> [WHAT TO DO] Through the line that contains "facility. This structure", return the data below exactly, starting at its first line; leave the rest out.

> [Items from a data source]
- - - -
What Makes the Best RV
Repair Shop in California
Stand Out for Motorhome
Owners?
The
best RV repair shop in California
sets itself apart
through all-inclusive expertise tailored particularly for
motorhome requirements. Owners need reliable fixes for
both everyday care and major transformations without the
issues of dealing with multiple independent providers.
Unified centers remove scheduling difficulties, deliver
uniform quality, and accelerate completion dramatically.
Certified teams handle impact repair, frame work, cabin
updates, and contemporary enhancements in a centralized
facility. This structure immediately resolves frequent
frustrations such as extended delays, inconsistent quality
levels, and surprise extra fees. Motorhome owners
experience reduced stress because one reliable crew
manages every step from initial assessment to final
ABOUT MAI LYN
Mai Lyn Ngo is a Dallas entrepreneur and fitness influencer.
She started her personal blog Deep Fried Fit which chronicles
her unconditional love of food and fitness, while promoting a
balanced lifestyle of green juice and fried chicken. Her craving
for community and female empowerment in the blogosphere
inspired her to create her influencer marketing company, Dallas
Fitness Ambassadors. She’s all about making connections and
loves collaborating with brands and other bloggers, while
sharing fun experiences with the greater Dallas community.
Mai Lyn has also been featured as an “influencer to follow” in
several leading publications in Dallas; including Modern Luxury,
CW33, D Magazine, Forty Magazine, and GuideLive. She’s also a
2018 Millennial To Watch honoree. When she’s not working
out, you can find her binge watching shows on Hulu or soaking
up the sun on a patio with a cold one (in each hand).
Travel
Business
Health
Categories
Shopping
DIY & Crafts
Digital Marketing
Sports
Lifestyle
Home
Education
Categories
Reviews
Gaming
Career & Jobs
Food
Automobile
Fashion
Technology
- - - -
> [ANSWER SECTION]
What Makes the Best RV
Repair Shop in California
Stand Out for Motorhome
Owners?
The
best RV repair shop in California
sets itself apart
through all-inclusive expertise tailored particularly for
motorhome requirements. Owners need reliable fixes for
both everyday care and major transformations without the
issues of dealing with multiple independent providers.
Unified centers remove scheduling difficulties, deliver
uniform quality, and accelerate completion dramatically.
Certified teams handle impact repair, frame work, cabin
updates, and contemporary enhancements in a centralized
facility. This structure immediately resolves frequent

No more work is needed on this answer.